:: Exercise text ::
==================================================

The Ustaše immediately implemented genocidal policies against Serbs, Jews and Romani people within the NDH, with mass killings of Serbs beginning towards the end of April.

===Uprising===
In late May, a meeting of Serb leaders was held in the village of Kistanje; those attending included Rađenović and Momčilo Đujić, a priest from the village of Strmica, and a number of refugees from nearby areas of the NDH. Soon after this meeting, these leaders made contact with the Italian authorities in Zone I. On 23 July, the prefect of the newly annexed Italian province of Zara (Zadar), Vezio Orazi, arranged a meeting of Serb nationalists, which included Đujić, Rađenović, Rađenović's brother-in-law Pajo Omčikus, the Chetnik vojvoda Vlade Novaković, the priest Ilija Zečević, and the lawyer Uroš Desnica from Obrovac.

==================================================

Collected data
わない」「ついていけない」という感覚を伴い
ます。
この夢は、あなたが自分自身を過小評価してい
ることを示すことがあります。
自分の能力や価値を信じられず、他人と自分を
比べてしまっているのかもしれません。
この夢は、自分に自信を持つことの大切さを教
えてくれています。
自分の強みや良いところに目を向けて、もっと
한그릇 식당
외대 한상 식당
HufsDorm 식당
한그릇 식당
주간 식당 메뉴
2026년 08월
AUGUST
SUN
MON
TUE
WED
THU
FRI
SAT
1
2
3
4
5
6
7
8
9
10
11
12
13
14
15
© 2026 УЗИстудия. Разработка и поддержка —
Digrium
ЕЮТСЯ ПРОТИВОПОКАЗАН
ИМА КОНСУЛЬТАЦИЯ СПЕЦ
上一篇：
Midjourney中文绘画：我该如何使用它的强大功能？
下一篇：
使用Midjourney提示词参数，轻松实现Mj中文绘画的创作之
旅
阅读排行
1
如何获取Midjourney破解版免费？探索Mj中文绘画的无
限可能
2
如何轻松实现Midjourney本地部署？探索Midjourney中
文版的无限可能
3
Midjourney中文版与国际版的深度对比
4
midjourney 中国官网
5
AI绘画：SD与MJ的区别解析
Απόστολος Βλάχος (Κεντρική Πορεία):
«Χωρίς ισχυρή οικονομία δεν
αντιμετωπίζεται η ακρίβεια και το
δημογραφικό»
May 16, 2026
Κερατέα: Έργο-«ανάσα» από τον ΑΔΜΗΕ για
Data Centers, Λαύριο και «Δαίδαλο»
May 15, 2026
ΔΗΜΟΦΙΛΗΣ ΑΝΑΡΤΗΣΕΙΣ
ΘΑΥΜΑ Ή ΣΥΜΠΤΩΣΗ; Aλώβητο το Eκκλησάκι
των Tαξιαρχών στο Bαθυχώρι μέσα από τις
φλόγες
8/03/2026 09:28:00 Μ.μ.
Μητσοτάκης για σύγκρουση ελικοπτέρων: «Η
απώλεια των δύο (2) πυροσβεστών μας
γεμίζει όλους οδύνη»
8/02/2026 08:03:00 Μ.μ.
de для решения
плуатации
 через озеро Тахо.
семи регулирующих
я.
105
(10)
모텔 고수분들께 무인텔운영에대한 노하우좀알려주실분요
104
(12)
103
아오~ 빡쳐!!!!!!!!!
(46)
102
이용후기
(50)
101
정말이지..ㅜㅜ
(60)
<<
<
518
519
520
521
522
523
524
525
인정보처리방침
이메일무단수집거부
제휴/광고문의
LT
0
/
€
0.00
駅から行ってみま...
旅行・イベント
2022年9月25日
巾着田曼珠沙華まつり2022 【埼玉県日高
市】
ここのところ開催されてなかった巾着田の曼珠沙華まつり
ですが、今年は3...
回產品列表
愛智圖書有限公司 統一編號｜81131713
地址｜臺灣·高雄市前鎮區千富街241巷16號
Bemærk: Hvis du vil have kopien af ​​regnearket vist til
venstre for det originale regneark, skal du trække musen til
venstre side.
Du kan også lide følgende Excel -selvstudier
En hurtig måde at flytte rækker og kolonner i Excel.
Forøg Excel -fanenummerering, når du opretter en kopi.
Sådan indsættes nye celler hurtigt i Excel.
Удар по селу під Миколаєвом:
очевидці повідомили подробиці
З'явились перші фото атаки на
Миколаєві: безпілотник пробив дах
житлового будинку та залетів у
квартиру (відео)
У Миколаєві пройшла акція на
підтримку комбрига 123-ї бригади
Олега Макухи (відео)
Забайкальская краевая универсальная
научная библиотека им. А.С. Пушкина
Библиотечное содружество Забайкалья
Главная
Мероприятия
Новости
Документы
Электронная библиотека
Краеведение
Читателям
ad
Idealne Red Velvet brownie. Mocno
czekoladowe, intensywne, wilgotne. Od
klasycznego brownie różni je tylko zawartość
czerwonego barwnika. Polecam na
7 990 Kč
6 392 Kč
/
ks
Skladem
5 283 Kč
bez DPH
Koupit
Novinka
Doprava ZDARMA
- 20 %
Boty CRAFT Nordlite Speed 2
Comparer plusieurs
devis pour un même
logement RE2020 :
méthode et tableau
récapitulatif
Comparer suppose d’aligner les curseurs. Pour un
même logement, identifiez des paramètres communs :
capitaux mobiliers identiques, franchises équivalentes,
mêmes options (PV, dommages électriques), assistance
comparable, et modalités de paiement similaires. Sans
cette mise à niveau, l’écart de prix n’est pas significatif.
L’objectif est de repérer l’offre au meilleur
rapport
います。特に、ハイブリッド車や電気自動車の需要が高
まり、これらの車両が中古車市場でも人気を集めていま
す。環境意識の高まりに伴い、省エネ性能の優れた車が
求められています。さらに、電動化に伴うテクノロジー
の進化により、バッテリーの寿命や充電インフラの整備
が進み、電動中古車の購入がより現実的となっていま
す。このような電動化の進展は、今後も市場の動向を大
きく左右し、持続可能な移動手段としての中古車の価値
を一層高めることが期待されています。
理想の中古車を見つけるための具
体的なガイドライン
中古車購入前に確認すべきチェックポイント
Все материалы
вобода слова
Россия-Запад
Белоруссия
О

==================================================

:: Exercise objective ::
Can you reproduce the passage on the uprising word for word, starting at "The Ustaše immediately" and ending at "Desnica from Obrovac."? These records have no connection to the passage on the uprising.

:: Expected answer ::
The Ustaše immediately implemented genocidal policies against Serbs, Jews and Romani people within the NDH, with mass killings of Serbs beginning towards the end of April.

===Uprising===
In late May, a meeting of Serb leaders was held in the village of Kistanje; those attending included Rađenović and Momčilo Đujić, a priest from the village of Strmica, and a number of refugees from nearby areas of the NDH. Soon after this meeting, these leaders made contact with the Italian authorities in Zone I. On 23 July, the prefect of the newly annexed Italian province of Zara (Zadar), Vezio Orazi, arranged a meeting of Serb nationalists, which included Đujić, Rađenović, Rađenović's brother-in-law Pajo Omčikus, the Chetnik vojvoda Vlade Novaković, the priest Ilija Zečević, and the lawyer Uroš Desnica from Obrovac.